Em agosto, último dado disponível, o desemprego do país recuou para 13,2%, mas a taxa de informalidade passou de 40% no trimestre encerrado em maio para 41,1%, no trimestre encerrado em agosto, alcançando 37 milhões de pessoas.
“A classe de menor poder aquisitivo está se endividando. Não tem reserva, e está usando o pouco que tem para quitar a despesa corrente”, afirma Viviane.
Endividamento recorde
Segundo a Pesquisa de Endividamento e Inadimplência do Consumidor (Peic), apurada mensalmente pela Confederação Nacional do Comércio (CNC), 74,6% das famílias estão endividadas – o maior patamar já registrado pelo levantamento, iniciado em 2010.
Em outubro do ano passado, o porcentual de endividados era de 66,5%. Em setembro último, estava em 74%.
“Esse número veio crescendo de forma bastante expressiva nos últimos meses. Somente na passagem de setembro para outubro é que houve uma arrefecida no crescimento do endividamento, e isso tem a ver com o aumento dos juros”, afirma Izis Ferreira, economista da CNC.
A economista também aponta que o orçamento de pobres e ricos mostra um comportamento diferente:
- As famílias que ganham até 10 salários mínimos estão se endividando para a compra de itens de necessidade básica, como alimentos e medicamentos;
- Entre os que ganham acima de 10 salários mínimos, o endividamento é para o consumo de serviços, num momento de reabertura da economia.

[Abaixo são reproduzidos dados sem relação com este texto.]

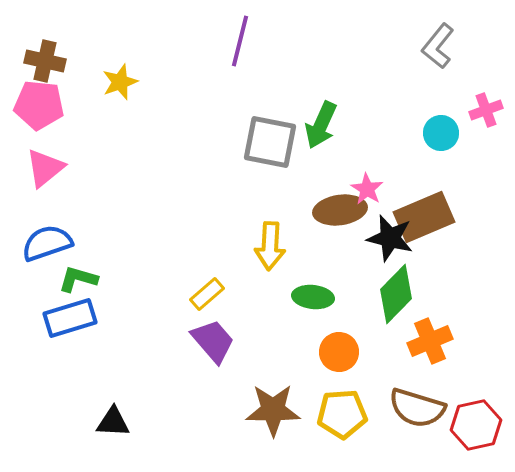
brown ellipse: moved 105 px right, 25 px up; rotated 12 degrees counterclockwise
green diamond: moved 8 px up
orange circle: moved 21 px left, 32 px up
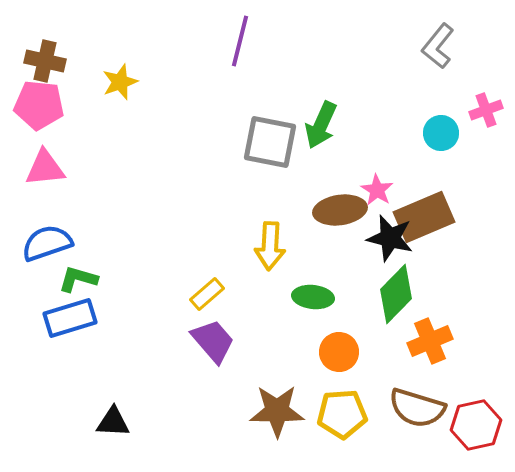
pink triangle: rotated 33 degrees clockwise
pink star: moved 10 px right, 1 px down
brown star: moved 4 px right, 1 px down
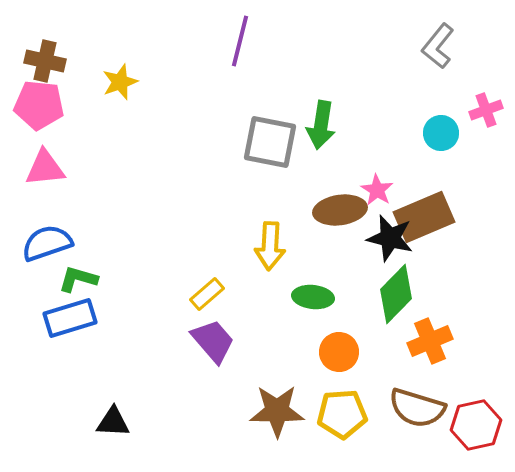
green arrow: rotated 15 degrees counterclockwise
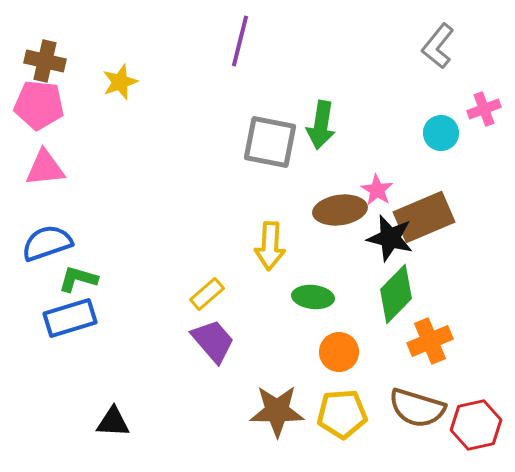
pink cross: moved 2 px left, 1 px up
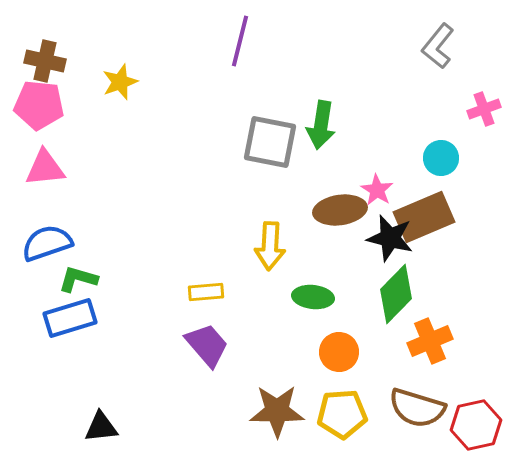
cyan circle: moved 25 px down
yellow rectangle: moved 1 px left, 2 px up; rotated 36 degrees clockwise
purple trapezoid: moved 6 px left, 4 px down
black triangle: moved 12 px left, 5 px down; rotated 9 degrees counterclockwise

“A inflação para as principais classes de despesas das famílias mais pobres está pesando muito no orçamento. São itens como transporte, alimento, e energia elétrica”, afirma Izis. “Com a inflação reduzindo o poder de compra, essas famílias estão precisando usar mais o crédito.”

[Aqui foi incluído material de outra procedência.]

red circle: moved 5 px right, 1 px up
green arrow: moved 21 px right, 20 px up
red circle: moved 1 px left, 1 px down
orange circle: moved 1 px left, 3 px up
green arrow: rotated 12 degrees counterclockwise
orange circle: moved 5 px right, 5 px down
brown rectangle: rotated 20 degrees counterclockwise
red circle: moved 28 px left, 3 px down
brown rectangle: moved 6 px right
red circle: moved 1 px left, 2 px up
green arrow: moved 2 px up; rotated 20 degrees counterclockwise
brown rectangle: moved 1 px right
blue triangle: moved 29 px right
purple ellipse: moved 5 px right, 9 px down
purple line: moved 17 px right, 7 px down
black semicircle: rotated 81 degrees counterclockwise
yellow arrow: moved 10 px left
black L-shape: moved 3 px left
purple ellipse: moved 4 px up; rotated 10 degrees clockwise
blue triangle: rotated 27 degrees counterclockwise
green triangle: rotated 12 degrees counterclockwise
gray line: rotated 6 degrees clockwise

Cartão de crédito vira salvação
Na esteira do avanço do endividamento, o cartão de crédito bateu recorde e representou 85% do endividamento das famílias brasileiras em outubro, segundo a CNC.
“O cartão de crédito é o meio de pagamento muito difundido no Brasil”, diz Izis. “Também é a modalidade de dívida que mais cresceu no último ano”.
Em relação a outubro de 2020, o endividamento pelo cartão de crédito cresceu seis pontos percentuais.
“O cartão tem sido buscado pelas famílias consideradas mais pobres e pelas famílias mais ricas, mas por motivos diferentes. Para os mais pobres, é utilizado para dar um fôlego para renda, enquanto os mais ricos usam porque estão voltando a consumir serviços”, afirma Izis.
Endividamento não quer dizer inadimplência
A alta do endividamento não está relacionada ao aumento da inadimplência. Na pesquisa de outubro, por exemplo, 25,6% das famílias tinham alguma conta em atraso. Há um ano, 26,1% estavam nessa situação.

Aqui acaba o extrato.